[HOW TO COMPLETE THIS TASK]
Please list all lines of the material below in which the string "that" occurs.

[INFORMATION GIVEN]
- - -

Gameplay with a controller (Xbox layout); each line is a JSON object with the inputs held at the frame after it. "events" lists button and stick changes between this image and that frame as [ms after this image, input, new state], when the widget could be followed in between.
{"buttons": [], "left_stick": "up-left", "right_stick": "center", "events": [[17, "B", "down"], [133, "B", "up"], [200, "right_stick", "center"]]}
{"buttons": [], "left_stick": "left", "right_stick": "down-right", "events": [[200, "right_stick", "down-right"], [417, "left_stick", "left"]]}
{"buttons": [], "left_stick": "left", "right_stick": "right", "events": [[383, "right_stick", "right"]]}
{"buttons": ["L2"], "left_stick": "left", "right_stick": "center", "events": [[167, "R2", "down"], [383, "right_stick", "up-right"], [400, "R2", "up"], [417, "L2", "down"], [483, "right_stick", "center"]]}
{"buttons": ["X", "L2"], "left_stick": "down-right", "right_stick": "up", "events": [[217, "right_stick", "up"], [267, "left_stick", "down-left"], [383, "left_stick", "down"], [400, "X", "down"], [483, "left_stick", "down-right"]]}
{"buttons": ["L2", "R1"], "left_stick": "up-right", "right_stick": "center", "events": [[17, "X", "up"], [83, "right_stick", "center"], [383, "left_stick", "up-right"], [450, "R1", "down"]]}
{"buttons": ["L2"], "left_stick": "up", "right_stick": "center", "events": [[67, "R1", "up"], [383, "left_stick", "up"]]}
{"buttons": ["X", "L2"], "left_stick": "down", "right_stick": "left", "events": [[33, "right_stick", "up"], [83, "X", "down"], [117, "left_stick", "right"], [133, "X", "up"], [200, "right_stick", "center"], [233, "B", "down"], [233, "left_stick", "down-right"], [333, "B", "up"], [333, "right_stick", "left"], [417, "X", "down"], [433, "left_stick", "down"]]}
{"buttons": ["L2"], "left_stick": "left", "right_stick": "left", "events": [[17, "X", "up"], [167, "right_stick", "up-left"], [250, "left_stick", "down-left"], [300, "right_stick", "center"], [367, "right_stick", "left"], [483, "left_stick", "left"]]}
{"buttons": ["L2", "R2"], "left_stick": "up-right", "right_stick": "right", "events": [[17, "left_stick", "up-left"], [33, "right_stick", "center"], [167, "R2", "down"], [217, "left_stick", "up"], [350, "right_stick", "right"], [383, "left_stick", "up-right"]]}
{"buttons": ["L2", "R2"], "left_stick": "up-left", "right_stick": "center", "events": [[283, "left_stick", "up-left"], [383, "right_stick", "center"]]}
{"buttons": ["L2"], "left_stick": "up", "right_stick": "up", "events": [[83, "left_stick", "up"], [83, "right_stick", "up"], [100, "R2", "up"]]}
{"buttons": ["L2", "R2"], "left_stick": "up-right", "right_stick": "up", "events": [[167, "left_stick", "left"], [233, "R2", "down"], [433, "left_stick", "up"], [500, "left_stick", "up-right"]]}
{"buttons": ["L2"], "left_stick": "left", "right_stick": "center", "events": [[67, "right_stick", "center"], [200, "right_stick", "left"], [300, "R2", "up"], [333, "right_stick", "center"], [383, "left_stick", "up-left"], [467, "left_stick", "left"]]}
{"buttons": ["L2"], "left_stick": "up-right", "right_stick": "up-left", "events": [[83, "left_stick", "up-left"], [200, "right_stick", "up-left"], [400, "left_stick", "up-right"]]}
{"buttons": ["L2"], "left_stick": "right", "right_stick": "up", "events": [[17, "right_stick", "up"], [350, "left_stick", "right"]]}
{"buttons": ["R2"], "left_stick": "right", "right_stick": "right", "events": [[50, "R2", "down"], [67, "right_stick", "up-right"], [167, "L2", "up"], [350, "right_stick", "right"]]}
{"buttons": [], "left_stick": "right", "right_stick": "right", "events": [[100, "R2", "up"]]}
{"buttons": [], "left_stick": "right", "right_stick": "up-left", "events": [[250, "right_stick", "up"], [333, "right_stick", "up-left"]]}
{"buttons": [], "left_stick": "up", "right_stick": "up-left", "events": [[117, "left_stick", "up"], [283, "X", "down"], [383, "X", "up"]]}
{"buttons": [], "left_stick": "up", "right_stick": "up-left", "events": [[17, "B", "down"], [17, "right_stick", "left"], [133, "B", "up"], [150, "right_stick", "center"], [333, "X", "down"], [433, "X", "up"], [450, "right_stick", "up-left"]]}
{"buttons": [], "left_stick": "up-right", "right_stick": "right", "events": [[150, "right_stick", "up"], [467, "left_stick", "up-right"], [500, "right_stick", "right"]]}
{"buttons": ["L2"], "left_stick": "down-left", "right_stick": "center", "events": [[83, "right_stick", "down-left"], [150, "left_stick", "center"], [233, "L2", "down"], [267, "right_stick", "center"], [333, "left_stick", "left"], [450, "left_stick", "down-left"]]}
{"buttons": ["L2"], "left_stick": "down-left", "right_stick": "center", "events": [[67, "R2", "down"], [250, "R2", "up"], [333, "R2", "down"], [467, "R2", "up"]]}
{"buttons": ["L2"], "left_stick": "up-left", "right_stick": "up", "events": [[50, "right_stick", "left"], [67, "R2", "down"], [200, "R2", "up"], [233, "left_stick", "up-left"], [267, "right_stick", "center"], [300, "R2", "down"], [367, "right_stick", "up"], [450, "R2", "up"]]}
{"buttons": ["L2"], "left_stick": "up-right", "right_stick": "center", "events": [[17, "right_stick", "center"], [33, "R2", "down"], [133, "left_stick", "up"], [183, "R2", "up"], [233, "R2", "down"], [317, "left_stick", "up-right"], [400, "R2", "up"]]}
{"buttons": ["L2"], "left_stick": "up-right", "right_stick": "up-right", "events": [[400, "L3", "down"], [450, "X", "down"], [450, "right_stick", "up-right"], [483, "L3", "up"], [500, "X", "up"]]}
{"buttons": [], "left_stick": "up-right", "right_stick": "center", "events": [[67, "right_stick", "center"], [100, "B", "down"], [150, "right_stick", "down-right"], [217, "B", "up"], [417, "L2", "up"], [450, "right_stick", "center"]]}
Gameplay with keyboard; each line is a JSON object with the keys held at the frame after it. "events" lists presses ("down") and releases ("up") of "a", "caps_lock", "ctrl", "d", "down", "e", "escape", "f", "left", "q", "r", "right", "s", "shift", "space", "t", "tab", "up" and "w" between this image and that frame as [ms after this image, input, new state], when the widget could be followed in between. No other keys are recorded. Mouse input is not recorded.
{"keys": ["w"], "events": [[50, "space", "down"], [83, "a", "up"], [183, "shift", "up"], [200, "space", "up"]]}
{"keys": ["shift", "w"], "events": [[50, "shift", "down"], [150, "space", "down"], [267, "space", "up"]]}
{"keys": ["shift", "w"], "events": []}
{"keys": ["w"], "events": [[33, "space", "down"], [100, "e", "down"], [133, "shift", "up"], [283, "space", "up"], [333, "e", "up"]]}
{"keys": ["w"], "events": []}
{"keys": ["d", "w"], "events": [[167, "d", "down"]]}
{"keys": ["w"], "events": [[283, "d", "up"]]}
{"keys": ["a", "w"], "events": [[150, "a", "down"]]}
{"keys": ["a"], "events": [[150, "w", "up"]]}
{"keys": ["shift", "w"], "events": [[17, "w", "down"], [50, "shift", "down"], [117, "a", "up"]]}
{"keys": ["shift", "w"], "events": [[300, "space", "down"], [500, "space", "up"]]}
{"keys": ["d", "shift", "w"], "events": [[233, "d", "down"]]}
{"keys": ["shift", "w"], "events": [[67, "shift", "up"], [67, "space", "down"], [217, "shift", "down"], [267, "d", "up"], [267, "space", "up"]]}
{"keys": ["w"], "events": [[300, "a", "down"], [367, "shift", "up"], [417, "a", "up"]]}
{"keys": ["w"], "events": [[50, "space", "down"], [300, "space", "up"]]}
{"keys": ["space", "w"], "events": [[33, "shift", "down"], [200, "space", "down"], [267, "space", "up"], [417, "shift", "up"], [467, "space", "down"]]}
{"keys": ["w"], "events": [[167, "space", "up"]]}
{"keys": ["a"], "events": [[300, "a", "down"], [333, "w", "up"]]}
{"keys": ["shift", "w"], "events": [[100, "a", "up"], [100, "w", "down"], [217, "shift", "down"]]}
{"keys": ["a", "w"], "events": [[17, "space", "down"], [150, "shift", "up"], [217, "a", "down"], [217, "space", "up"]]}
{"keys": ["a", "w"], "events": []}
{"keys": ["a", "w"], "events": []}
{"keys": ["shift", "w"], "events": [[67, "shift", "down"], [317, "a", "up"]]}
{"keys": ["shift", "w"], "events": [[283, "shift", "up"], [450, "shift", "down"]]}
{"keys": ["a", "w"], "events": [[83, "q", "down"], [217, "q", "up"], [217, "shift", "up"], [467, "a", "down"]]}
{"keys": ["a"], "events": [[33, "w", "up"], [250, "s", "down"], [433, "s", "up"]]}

- - -

[ANSWER TO THIS PROBLEM]
Gameplay with a controller (Xbox layout); each line is a JSON object with the inputs held at the frame after it. "events" lists button and stick changes between this image and that frame as [ms after this image, input, new state], when the widget could be followed in between.
Gameplay with keyboard; each line is a JSON object with the keys held at the frame after it. "events" lists presses ("down") and releases ("up") of "a", "caps_lock", "ctrl", "d", "down", "e", "escape", "f", "left", "q", "r", "right", "s", "shift", "space", "t", "tab", "up" and "w" between this image and that frame as [ms after this image, input, new state], when the widget could be followed in between. No other keys are recorded. Mouse input is not recorded.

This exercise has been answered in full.